Il Governo delle larghe intese ci ha abituato ai decreti omnibus, veri e propri zibaldoni dai contenuti più diversi. Lo ha fatto anche con il femminicidio che sta dentro un decreto “sicurezza” che contiene incomprensibilmente anche norme sulle proteste contro la Tav, sugli stadi, l’organizzazione delle Province, l’inasprimento delle pene per furti di rame. Un quadro ancora più indigeribile del solito. E questo perché quando si vuole legiferare sul corpo delle donne il simbolico gioca un ruolo primario: pensare di utilizzarlo, come si fa in questo decreto “sicurezza”, come specchietto per le allodole per far passare tutto il resto è molto grave. Per una ragione di forma e di sostanza: perché ci restituisce in maniera plastica l’idea di come la politica istituzionale in questi anni sia rimasta cieca e sorda davanti alla denuncia pubblica delle donne.

Colpevolmente.
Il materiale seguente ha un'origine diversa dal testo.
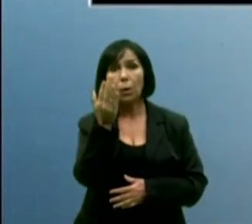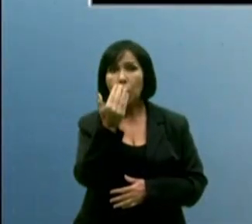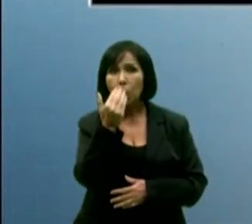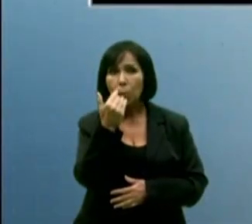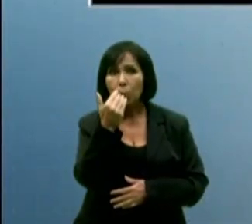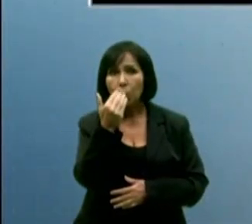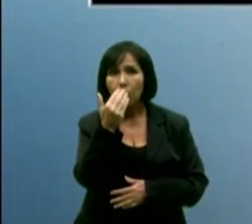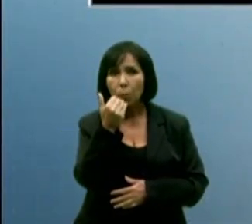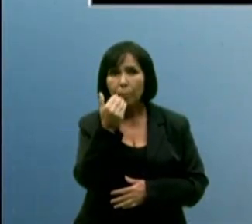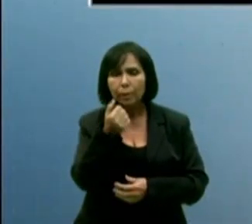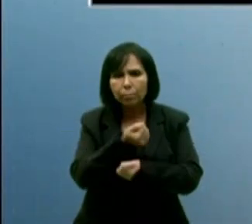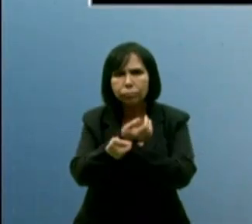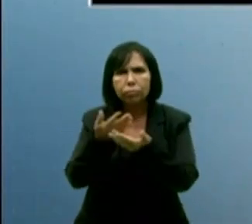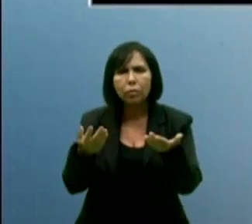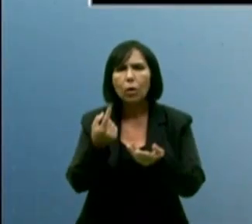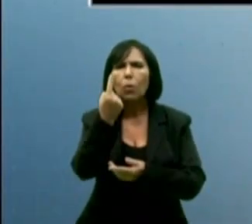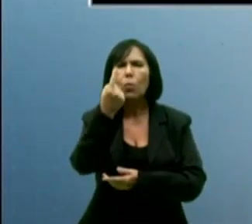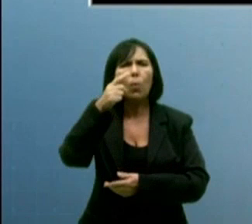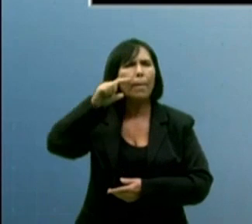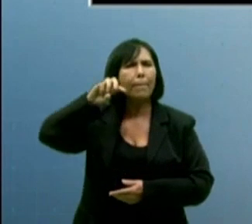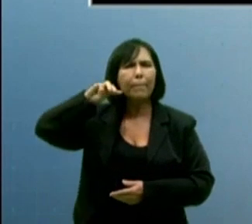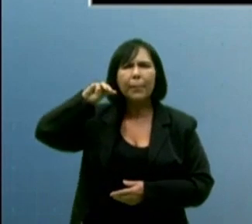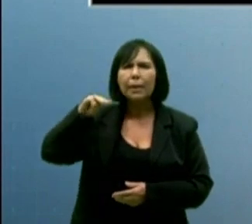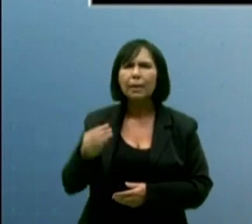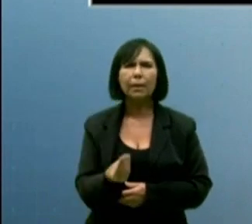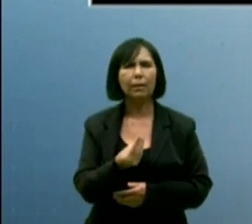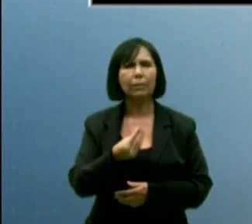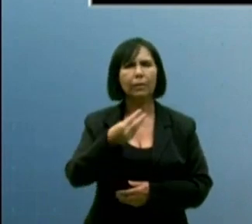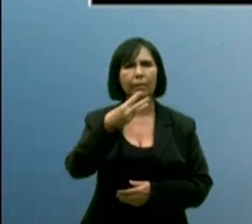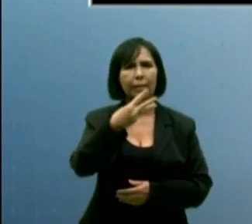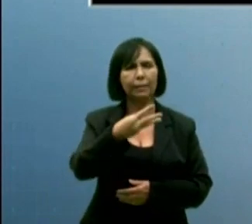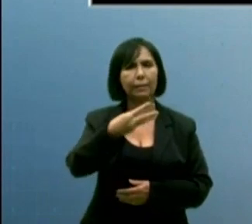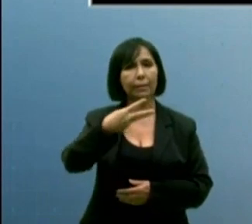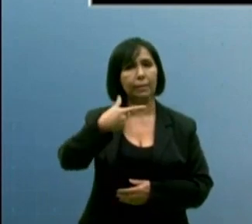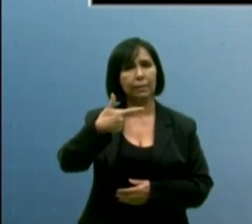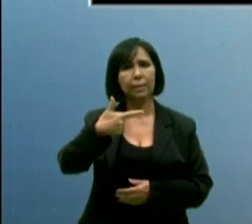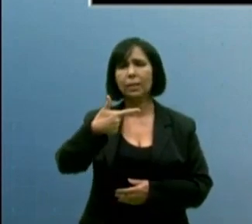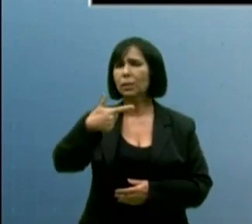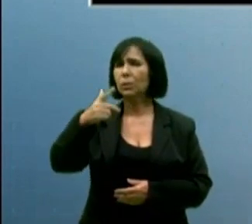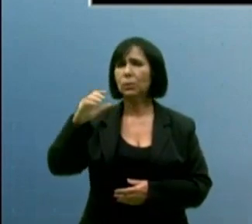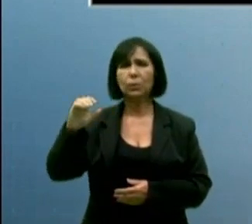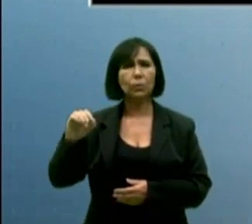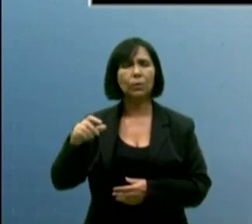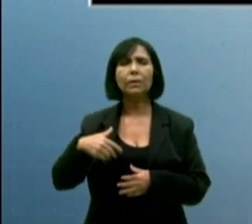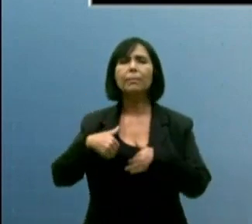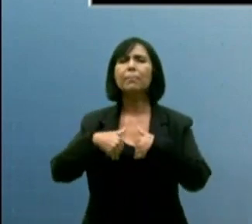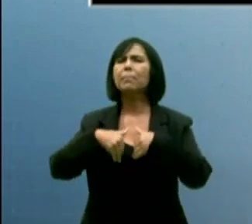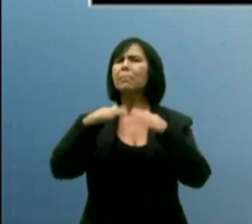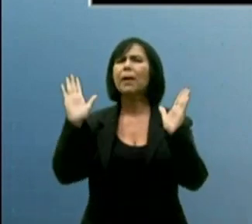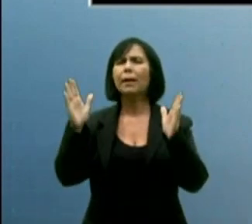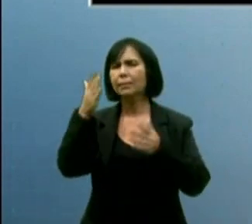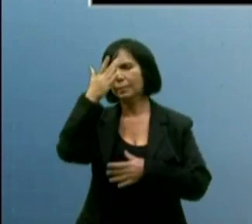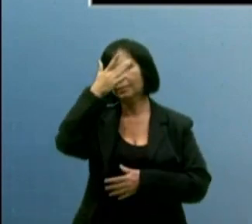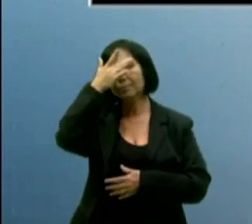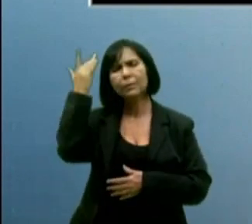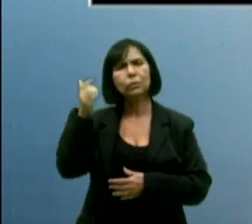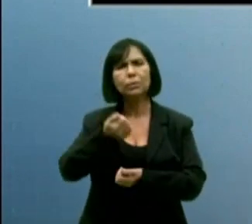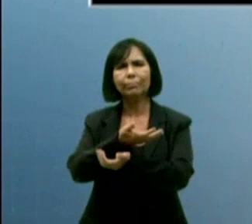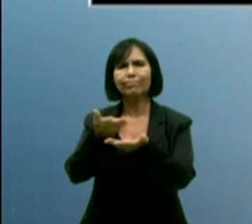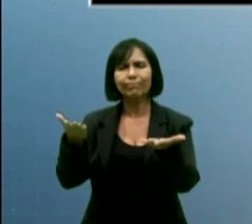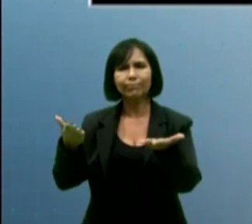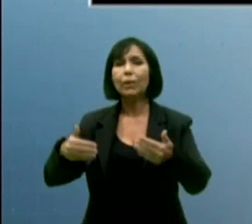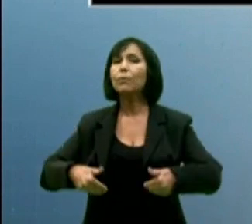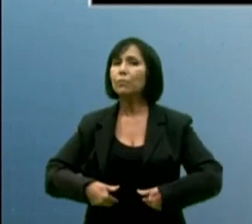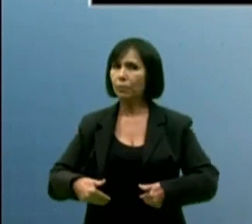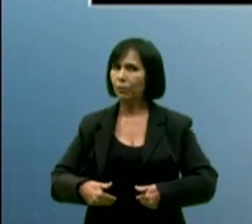Paraíba distribui 1 milhão 312 mil refeições todos os meses para quem passa fome. Só quem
Perché, come hanno giustamente ribadito tutti i soggetti ascoltati nelle audizioni delle commissioni parlamentari, «nessuno poteva non sapere»: i fatti di questi anni dimostrano in maniera inequivocabile che la violenza contro le donne non si contrasta con un approccio securitario, ma attraverso la prevenzione, la formazione e il rafforzamento delle strutture già esistenti. E invece in questo decreto non c’è la scuola, non ci sono i servizi sociali, non c’è la rete dei centri antiviolenza (che è in grave difficoltà, come sto verificando nel tour #restiamovive) e e dei centri per gli uomini maltrattanti (com’è stato sperimentato a Torino e in altre città italiane). Piuttosto è un insieme di maggiori poteri alla polizia giudiziaria e di aggravanti processuali.
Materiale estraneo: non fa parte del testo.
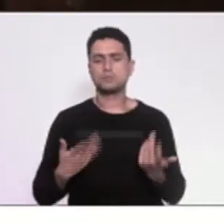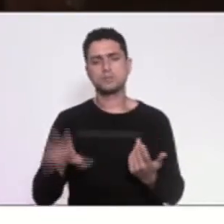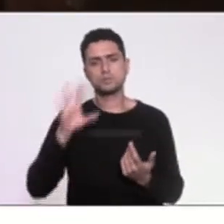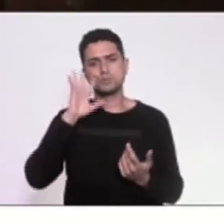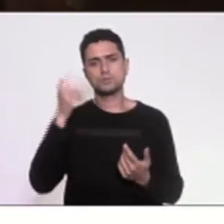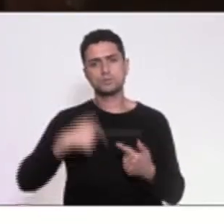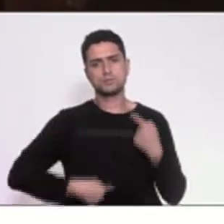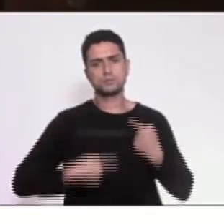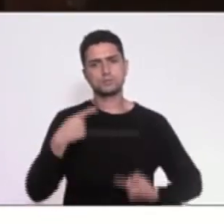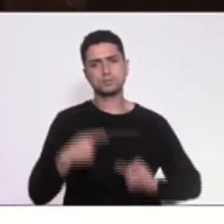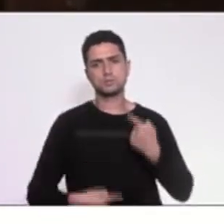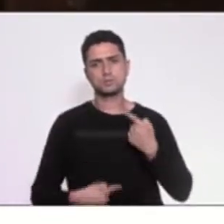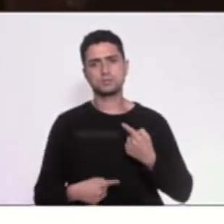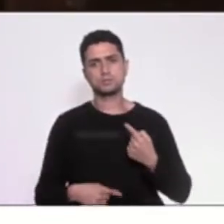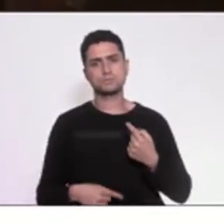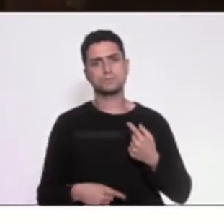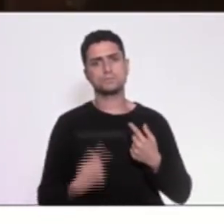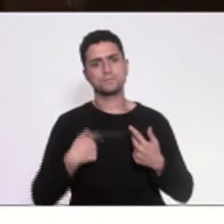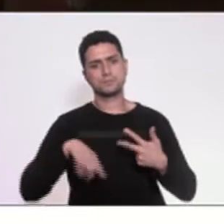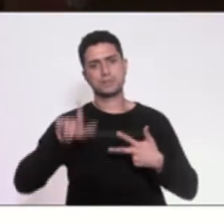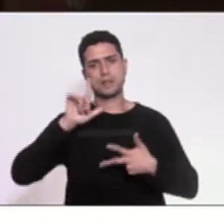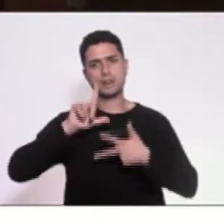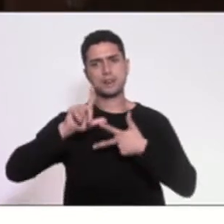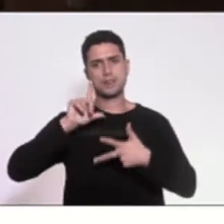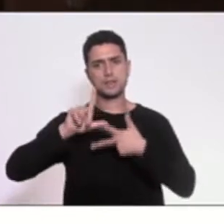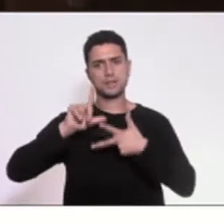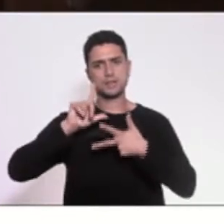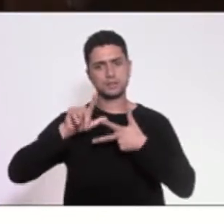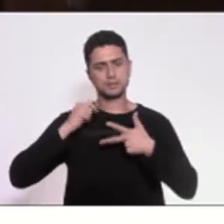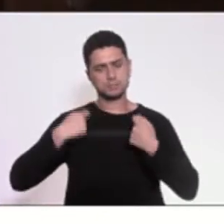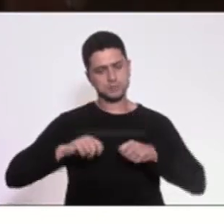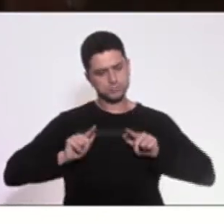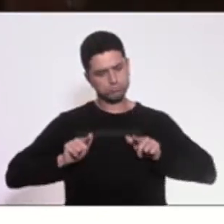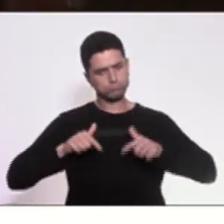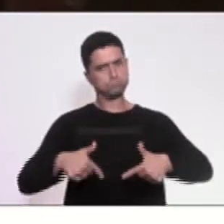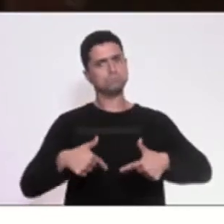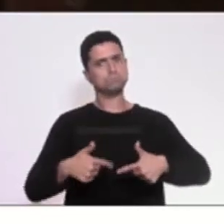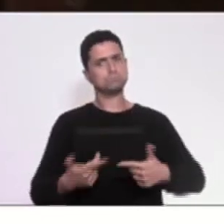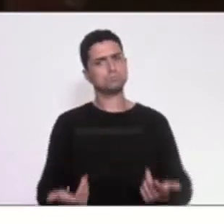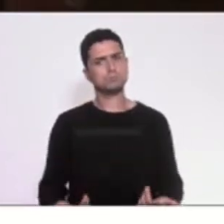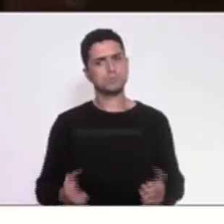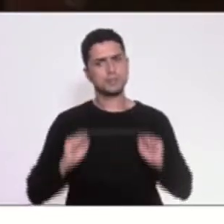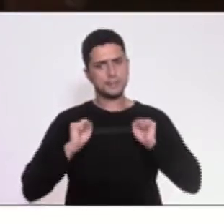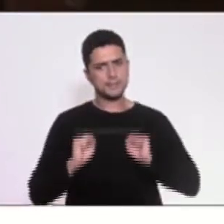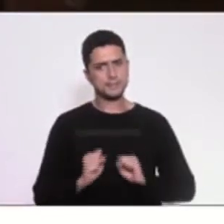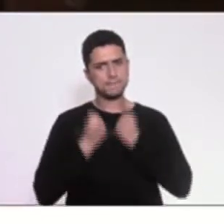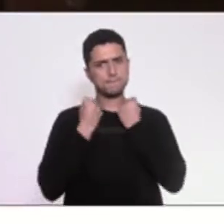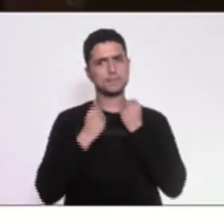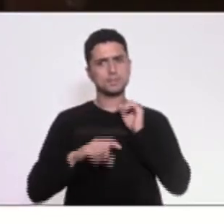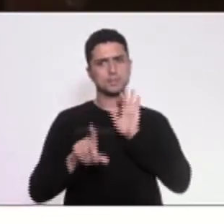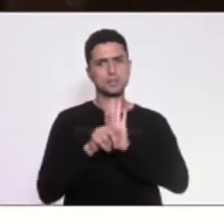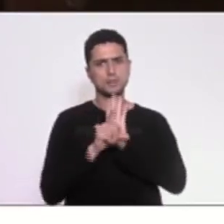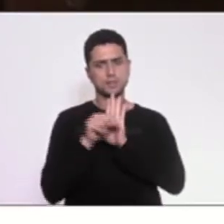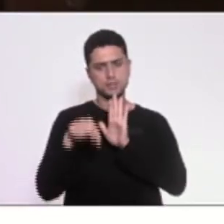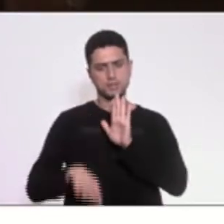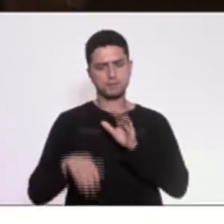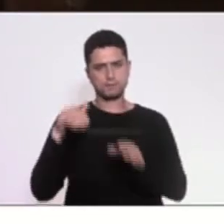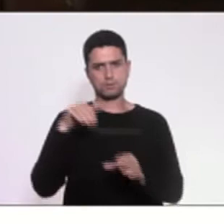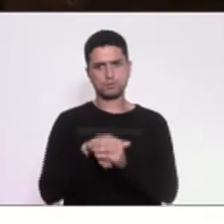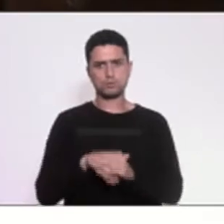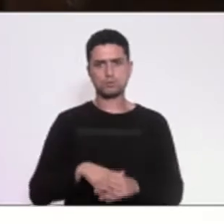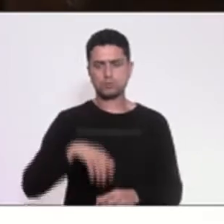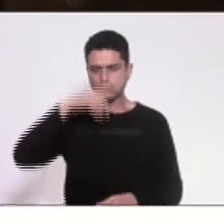legislativo não se colocar com altivez defendendo a lei que foi aqui votada, trabalho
Su un punto in particolare, e mi riferisco alla “irrevocabilità della querela” spacciata per una rivoluzione positiva, non si tiene in nessun conto della volontà della donna che, invece, viene lasciata sola ad affrontare quello che è molto simile a un “inferno”. Perché gli uomini denunciati dalle donne sono compagni, mariti, padri. E quindi, se non si interviene sul sostegno economico, sull’assistenza e le si vincola, si crea un effetto contrario: farle decidere di non denunciare per la paura della finitezza di questo gesto. L’impossibilità di poter cambiare idea mette ancora più angoscia: la paura di “rovinare” le vite dei loro uomini.
Tutto ciò alla luce ha ancora più valore se si pensa che il 75% dei casi di femminicidio era stato preceduto da segnalazioni alle istituzioni. Cosa ha fatto lo Stato per queste donne? E come sarà accanto a loro se dovesse passare questo decreto “sicurezza”?

Bisogna allora intervenire a sostegno di chi deve operare ed opera insieme alle donne vittime di violenza per capovolgere questo sguardo. Sapendo che non è facile perché interviene dentro una relazione sentimentale. Anche per questo motivo sarebbe stato importante introdurre, già in questo decreto, l’educazione sentimentale nelle scuole (proposta di legge che ho già depositato), il potenziamento dei centri antiviolenza, l’istituzione dei centri per uomini maltrattanti, il rafforzamento delle politiche sociali territoriali e la formazione continua per magistrati e forze dell’ordine. Tutti strumenti che intervengono da una parte sulla prevenzione del fenomeno e dall’altra sulla protezione della vittima nel suo percorso di liberazione dalla violenza.

È necessario allora – come chiedono anche tutte le donne impegnate contro la violenza – cambiare radicalmente questo decreto. Non potremo votare un provvedimento in cui violenza sessuale, stalking, violenza di genere sono usati come se fossero sinonimi. Senza neppure distinguere livelli e i piani del linguaggio. Oppure continueremo, come sempre, a non ascoltarci e a parlare con lingue incomprensibili e avremo soltanto l’ennesima – e inutile per le donne – legge spot per questo Governo.